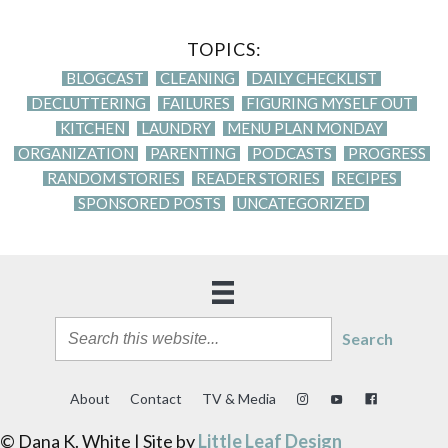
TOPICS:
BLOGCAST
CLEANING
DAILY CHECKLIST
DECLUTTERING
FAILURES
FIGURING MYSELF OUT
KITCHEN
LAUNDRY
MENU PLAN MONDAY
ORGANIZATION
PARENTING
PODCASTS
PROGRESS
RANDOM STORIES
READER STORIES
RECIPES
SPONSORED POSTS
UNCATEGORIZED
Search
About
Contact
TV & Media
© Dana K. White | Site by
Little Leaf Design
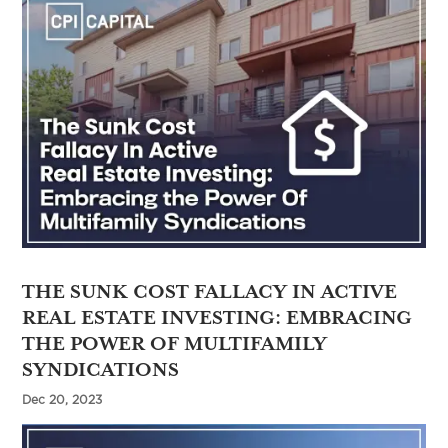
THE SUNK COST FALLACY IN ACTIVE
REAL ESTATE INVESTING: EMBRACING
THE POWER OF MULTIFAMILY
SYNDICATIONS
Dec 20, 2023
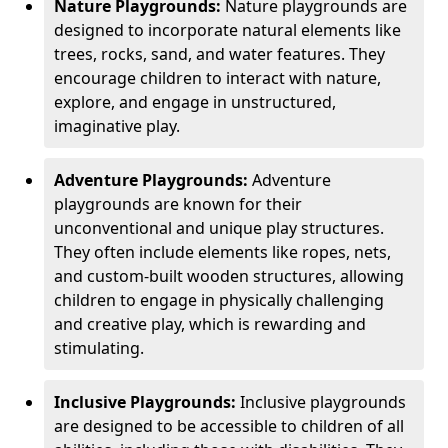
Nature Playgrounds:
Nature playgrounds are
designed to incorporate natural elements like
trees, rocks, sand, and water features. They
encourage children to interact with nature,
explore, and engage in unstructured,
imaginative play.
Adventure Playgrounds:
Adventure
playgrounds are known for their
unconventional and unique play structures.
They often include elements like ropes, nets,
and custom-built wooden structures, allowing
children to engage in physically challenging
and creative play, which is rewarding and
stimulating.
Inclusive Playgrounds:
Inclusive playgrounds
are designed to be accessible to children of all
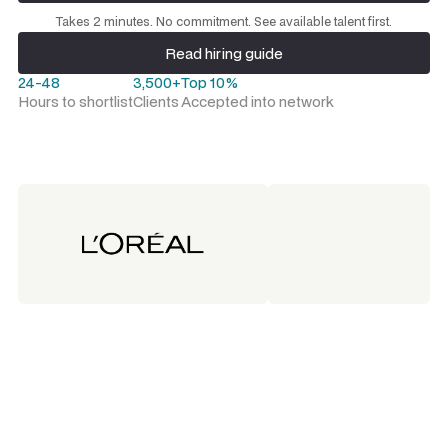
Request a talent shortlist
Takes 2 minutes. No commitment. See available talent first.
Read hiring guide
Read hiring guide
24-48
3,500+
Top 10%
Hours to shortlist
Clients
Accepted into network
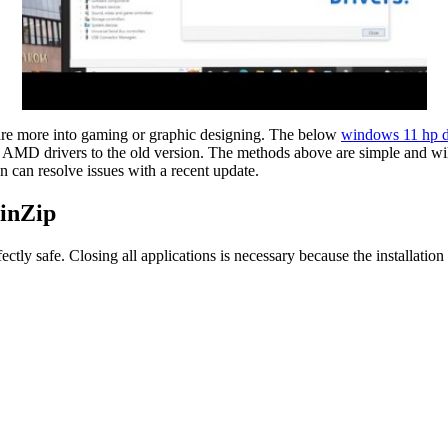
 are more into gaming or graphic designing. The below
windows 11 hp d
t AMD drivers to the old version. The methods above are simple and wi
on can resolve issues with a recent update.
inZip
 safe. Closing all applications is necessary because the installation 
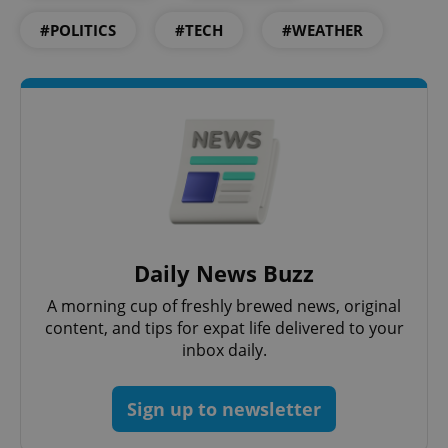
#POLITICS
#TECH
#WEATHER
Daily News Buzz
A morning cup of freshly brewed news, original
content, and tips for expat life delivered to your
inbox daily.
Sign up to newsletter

* Your task
Nothing should appear in the answer except the lines from the first line of the data through the line holding "encourage children to", exactly as written, with pictures left out.

* Exercise solution
TOPICS:
BLOGCAST
CLEANING
DAILY CHECKLIST
DECLUTTERING
FAILURES
FIGURING MYSELF OUT
KITCHEN
LAUNDRY
MENU PLAN MONDAY
ORGANIZATION
PARENTING
PODCASTS
PROGRESS
RANDOM STORIES
READER STORIES
RECIPES
SPONSORED POSTS
UNCATEGORIZED
Search
About
Contact
TV & Media
© Dana K. White | Site by
Little Leaf Design
THE SUNK COST FALLACY IN ACTIVE
REAL ESTATE INVESTING: EMBRACING
THE POWER OF MULTIFAMILY
SYNDICATIONS
Dec 20, 2023
Nature Playgrounds:
Nature playgrounds are
designed to incorporate natural elements like
trees, rocks, sand, and water features. They
encourage children to interact with nature,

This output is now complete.